Every record that follows is to be copied exactly, with the pictures omitted.

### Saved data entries
::::::
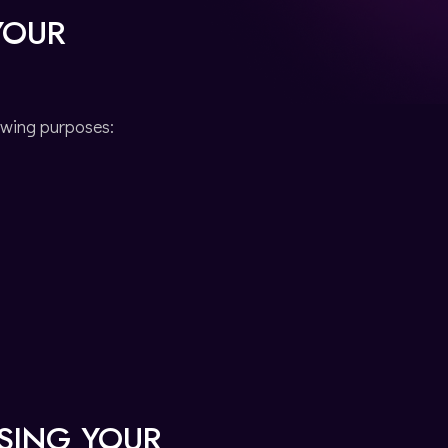
YOUR
owing purposes:
SSING YOUR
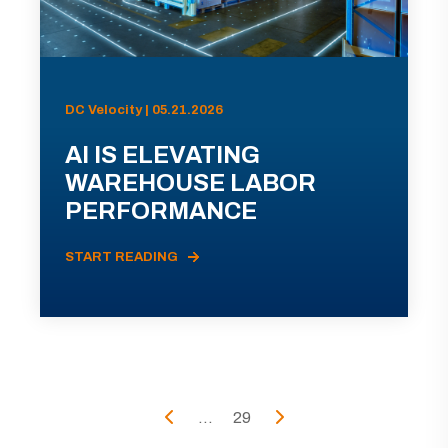
DC Velocity | 05.21.2026
AI IS ELEVATING
WAREHOUSE LABOR
PERFORMANCE
START READING
...
29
::::::
### OUTPUT
YOUR
owing purposes:
SSING YOUR
DC Velocity | 05.21.2026
AI IS ELEVATING
WAREHOUSE LABOR
PERFORMANCE
START READING
...
29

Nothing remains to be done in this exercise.